I wish I could bottle up the reactions of students when they click to open their SAT results.  Try as I may from the first day of school to inform, motivate, and encourage students that "reveal day" will eventually arrive, I feel like actually getting reactions from students perhaps might have more impact.  For me, the reactions provide a range of emotions.

My heart jumps for those students that I know have worked and studied and followed advice and practiced in order to achieve their preferred level of scoring.  I want to go pat them on the back or give them a hug and shout to the world about their accomplishment.  For others that I know did not heed my advice and direction, I have a different reaction.  Believe it or not, the reaction is not, "I told you so."
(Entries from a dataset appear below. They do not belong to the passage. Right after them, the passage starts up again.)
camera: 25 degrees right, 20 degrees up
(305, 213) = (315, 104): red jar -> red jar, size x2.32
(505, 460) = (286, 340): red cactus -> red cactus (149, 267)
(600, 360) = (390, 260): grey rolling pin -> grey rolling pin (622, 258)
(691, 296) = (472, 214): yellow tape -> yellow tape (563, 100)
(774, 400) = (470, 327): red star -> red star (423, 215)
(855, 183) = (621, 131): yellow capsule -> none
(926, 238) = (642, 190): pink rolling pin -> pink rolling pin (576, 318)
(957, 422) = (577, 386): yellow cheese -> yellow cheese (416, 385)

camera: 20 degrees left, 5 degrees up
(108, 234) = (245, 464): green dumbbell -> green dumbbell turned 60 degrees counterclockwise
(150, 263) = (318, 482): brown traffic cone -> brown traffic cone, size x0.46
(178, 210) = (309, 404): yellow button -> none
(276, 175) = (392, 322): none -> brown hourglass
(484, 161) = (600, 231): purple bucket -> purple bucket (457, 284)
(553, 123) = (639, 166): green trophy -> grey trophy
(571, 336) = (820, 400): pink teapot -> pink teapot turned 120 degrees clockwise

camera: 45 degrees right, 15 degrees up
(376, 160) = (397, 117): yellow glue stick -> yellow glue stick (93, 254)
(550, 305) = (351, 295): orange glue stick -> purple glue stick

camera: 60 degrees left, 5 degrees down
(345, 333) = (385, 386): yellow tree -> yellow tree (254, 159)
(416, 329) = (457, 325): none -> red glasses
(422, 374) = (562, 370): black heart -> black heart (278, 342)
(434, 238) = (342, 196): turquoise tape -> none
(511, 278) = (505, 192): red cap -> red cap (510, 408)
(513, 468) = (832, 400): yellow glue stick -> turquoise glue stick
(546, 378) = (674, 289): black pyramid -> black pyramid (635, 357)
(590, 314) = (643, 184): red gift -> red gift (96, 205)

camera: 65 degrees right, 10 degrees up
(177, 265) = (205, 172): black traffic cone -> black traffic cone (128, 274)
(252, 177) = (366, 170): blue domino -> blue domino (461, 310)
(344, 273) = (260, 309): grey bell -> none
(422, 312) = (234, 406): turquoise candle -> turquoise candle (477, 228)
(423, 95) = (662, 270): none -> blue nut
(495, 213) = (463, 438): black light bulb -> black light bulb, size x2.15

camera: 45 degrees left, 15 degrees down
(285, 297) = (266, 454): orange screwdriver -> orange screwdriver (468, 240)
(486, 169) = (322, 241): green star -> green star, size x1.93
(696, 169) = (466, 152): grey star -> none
Instead of that option, what I really want for them to understand is to learn from this missed opportunity.  There are some students that are genuinely disappointed, and I truly believe the thought they would do just fine on their own.  These are the same students that usually have pretty high aspirations for themselves, and all of the sudden a score comes back to them that is a bit of a reality skull shot.  I think I hear themselves asking, "Wait a minute....this is my score?"

And then there are about the 5% of students that simply didn't give an effort.  I use to get really frustrated with these folks.  The frustration was derived from state meet and exceed standard levels that eventually paint a bit of a picture that many feel is a result of my teaching ability and efforts.  I'm older now and have just learned to try to minimize the students that don't try.  I realize now that I can't make them try.  For those folks, I feel sorry for them - again, another missed opportunity.  Little do they know now (despite all my attempts) how their lack of effort and concern could be costing them in their lives.

Maybe I will keep this blog post and share it next year as part of my continuing efforts to motivate students to try to do their best on their state mandated SAT test.  Maybe instead of bottling up reactions, these words could reach one or two more students that wouldn't have otherwise reached.